Summer Reading for the Young and Sassy: Will Chick Lit Survive?
A Look Forward to This Summer's Bestseller List Trends
The chick lit craze started as college girls and twenty-something women across the country found a way to buy quasi-smutty romance novels without the embarrassment of a Fabio cover model. Red Dress Inc, a division of Harlequin Romance Novels, took the trend to a whole new level and flooded the market with anyone and everyone becoming a novelist. As the "chick lit" market grew, more people thought, "Hey, I can do that." And for the most part, they're correct. The genre is one populated by writing accessible to any twenty-something woman. It encourages authors to write in the same way that they speak. Not so difficult, particularly for a social, marginally witty female writer. And so the onslaught began. Book with titles like "Marrying Up" and "Sleeping Over" and countless others filled the shelves of Walgreens and Wal Mart.

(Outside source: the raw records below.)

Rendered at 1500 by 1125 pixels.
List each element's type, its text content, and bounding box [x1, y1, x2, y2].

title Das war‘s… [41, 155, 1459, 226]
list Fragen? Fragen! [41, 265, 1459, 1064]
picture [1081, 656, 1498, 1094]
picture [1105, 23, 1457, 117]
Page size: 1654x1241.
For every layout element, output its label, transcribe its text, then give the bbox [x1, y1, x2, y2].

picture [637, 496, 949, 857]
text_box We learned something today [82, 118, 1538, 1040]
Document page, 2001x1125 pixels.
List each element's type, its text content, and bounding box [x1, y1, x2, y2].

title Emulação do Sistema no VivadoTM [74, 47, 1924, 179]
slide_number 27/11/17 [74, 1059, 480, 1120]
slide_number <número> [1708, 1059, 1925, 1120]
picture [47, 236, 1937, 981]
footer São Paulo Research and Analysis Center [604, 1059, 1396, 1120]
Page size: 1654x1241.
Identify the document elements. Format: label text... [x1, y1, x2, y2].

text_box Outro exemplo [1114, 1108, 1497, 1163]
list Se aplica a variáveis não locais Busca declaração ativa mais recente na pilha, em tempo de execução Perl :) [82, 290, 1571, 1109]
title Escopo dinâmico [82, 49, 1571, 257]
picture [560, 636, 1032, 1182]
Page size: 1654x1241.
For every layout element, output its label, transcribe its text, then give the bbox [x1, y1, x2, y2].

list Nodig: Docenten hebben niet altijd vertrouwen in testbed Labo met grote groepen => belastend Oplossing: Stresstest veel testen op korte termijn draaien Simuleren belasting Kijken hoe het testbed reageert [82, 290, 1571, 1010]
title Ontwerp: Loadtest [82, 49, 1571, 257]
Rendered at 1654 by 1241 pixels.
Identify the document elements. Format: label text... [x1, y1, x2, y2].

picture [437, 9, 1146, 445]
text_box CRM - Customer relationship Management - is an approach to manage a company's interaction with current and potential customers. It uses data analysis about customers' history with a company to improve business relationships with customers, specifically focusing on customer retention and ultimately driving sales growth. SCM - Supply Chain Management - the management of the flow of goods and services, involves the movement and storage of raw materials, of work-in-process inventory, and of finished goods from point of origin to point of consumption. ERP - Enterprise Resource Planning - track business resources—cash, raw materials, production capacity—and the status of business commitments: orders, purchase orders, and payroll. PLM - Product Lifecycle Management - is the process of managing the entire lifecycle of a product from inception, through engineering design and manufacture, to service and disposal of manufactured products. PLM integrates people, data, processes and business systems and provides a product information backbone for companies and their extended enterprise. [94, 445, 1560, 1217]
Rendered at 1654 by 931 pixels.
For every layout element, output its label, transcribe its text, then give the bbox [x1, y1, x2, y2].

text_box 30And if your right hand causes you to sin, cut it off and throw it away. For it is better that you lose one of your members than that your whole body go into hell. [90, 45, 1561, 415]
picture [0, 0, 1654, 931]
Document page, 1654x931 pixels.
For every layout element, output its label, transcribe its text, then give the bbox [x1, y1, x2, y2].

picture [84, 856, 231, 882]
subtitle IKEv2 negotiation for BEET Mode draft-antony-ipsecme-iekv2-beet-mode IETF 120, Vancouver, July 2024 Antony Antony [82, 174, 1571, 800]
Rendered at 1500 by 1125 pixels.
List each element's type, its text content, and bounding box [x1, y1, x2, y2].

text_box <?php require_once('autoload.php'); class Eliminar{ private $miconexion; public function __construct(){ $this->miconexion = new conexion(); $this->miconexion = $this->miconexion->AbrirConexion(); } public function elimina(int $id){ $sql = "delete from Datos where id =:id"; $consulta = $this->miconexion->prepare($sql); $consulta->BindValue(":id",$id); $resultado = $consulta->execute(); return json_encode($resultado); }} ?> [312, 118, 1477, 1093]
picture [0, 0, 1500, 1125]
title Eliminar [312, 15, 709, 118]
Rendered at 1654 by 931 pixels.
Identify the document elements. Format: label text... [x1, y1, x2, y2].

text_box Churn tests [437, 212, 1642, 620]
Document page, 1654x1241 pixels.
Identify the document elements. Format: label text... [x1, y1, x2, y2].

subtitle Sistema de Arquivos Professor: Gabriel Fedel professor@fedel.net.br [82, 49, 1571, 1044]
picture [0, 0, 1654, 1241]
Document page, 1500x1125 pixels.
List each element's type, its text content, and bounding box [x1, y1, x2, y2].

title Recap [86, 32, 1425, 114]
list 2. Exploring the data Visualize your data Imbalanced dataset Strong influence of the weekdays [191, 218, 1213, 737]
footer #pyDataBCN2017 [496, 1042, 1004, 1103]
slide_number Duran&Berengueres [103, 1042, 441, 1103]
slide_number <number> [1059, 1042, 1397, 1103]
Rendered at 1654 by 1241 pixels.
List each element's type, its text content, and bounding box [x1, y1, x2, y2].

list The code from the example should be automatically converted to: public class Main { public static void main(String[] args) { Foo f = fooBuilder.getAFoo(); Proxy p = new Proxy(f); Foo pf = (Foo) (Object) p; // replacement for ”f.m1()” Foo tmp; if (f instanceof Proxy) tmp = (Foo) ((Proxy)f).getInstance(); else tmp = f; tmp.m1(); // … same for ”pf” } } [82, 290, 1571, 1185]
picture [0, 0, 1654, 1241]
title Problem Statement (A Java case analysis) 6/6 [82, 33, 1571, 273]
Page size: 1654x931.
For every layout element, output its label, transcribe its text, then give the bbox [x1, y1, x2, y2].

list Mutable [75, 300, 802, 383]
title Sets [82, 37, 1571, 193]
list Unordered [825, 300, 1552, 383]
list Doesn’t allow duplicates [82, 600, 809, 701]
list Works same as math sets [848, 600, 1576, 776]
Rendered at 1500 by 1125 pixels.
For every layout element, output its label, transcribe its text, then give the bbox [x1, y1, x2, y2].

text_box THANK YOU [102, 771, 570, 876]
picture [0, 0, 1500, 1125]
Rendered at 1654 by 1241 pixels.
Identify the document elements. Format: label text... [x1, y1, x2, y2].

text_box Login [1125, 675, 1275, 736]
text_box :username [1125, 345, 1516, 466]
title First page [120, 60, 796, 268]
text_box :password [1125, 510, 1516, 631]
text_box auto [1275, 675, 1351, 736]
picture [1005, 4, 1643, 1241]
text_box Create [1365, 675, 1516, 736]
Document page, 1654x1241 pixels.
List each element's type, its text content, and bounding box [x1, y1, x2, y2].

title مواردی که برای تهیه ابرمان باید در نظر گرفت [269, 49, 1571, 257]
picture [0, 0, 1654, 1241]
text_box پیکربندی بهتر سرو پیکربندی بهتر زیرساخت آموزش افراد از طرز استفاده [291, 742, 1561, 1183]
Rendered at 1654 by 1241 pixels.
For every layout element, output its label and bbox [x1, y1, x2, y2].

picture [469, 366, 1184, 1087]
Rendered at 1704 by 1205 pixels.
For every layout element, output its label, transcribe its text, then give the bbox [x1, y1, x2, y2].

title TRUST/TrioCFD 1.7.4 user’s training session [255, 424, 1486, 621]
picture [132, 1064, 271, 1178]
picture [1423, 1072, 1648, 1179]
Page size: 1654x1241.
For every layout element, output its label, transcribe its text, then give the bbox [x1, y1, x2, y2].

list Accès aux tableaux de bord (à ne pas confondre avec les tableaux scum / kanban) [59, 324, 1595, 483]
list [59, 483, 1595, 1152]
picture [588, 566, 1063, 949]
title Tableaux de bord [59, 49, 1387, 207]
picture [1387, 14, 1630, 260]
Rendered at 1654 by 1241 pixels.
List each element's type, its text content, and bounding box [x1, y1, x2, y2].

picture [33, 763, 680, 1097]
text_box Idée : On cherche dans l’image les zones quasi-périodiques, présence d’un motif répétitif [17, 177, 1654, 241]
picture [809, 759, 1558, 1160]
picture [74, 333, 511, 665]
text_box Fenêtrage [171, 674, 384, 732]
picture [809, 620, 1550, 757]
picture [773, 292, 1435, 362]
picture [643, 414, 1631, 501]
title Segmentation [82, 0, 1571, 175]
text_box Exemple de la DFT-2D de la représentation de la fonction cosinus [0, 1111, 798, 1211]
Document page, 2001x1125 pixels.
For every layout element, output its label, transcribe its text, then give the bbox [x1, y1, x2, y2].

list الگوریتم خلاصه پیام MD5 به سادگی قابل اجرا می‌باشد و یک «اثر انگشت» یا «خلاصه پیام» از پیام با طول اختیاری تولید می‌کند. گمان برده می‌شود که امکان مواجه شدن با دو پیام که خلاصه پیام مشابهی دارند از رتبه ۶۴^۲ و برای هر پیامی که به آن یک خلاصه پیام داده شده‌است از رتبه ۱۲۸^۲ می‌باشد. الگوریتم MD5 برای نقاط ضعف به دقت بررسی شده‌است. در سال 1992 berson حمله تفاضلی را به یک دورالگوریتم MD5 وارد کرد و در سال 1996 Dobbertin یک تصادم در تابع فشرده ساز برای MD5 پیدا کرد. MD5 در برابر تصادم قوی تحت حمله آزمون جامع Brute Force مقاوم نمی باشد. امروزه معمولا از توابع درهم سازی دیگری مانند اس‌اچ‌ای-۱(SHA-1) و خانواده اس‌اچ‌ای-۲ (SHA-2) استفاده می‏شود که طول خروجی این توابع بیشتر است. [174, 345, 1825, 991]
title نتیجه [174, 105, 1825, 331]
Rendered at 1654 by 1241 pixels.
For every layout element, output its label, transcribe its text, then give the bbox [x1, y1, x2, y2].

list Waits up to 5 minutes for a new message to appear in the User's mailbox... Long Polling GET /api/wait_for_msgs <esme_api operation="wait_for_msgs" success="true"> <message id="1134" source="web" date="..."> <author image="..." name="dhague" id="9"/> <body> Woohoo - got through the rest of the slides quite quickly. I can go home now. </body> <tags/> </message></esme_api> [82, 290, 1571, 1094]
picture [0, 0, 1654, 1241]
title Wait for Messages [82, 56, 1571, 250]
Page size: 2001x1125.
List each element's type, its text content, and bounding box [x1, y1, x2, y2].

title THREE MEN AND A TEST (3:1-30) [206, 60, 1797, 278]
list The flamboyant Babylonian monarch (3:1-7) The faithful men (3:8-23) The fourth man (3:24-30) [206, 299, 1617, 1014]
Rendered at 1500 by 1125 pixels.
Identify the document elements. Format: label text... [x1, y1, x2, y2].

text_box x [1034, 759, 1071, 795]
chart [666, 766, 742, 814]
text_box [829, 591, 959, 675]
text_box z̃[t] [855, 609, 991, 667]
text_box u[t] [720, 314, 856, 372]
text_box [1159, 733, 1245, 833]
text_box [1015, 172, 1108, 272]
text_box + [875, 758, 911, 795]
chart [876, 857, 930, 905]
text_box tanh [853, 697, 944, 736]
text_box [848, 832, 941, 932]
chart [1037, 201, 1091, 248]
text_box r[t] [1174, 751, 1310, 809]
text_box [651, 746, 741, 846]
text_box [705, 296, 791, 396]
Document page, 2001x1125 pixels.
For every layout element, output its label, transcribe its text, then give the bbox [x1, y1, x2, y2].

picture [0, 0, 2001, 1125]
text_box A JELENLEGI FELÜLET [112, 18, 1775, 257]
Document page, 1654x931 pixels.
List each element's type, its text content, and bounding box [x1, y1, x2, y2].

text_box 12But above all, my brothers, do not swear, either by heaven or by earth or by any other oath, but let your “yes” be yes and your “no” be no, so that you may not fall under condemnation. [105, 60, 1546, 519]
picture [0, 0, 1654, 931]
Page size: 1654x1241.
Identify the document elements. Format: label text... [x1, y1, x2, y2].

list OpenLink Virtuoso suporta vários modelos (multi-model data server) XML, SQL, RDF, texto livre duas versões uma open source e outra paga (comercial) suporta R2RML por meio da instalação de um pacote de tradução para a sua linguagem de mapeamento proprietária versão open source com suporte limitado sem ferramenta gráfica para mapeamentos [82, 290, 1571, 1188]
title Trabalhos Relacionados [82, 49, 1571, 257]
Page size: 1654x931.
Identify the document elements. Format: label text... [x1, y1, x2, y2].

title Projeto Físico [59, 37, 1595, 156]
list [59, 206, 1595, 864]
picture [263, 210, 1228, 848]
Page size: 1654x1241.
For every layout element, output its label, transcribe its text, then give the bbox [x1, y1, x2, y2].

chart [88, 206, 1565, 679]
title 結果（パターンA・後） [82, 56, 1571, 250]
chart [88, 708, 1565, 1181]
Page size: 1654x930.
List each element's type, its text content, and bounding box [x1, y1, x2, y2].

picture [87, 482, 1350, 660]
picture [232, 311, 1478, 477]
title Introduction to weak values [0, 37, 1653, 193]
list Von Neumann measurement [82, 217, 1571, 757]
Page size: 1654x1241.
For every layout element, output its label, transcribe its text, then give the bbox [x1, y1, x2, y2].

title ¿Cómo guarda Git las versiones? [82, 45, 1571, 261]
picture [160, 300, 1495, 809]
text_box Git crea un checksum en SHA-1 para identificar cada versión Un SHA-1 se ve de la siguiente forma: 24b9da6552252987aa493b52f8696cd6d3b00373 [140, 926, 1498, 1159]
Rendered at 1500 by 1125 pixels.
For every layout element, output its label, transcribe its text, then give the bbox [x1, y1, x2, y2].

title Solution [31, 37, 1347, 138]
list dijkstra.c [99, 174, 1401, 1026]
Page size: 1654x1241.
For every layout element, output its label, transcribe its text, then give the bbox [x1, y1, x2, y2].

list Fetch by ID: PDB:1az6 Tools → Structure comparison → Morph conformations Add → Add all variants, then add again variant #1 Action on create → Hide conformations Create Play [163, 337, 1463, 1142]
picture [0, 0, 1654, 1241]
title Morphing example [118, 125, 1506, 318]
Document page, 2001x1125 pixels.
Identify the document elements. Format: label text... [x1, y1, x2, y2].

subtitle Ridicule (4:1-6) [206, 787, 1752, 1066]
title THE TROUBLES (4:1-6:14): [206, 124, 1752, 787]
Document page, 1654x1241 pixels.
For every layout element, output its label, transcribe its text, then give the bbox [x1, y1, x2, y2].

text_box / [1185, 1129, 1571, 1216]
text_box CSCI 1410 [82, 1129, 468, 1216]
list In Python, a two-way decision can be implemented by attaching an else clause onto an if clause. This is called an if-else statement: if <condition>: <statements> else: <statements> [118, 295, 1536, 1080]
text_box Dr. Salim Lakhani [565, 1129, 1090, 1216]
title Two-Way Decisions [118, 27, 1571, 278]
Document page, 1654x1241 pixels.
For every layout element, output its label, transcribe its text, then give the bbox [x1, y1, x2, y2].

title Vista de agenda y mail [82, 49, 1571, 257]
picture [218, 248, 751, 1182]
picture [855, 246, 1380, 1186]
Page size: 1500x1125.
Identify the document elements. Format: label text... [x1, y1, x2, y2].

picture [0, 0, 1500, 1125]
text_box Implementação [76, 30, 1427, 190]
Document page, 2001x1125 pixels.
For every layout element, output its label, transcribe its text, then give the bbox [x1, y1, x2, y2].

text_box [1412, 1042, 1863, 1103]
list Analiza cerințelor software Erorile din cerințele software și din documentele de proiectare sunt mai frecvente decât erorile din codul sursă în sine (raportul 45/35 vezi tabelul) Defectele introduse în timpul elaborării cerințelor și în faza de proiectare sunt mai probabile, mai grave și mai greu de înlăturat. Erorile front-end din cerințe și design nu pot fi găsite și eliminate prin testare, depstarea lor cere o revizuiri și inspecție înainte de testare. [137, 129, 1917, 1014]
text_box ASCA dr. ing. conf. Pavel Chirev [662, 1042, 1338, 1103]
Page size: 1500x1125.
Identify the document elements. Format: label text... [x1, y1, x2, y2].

There were several high points in the wave of chick lit. Candace Bushnell's "Sex and the City" was a clear high point, with a fresh and witty way of looking at being single in New York. Lauren Weisberger's "The Devil Wear's Prada" was another. This sharp, devilishly hilarious take on being an overeducated, underpaid, no-respect assistant in the fashion industry was as down and dirty as they get, and readers ate it up. Translated into 27 languages with millions of copies sold, the book is set for a summer 2006 theatrical release starring Meryl Streep and Anne Hathaway.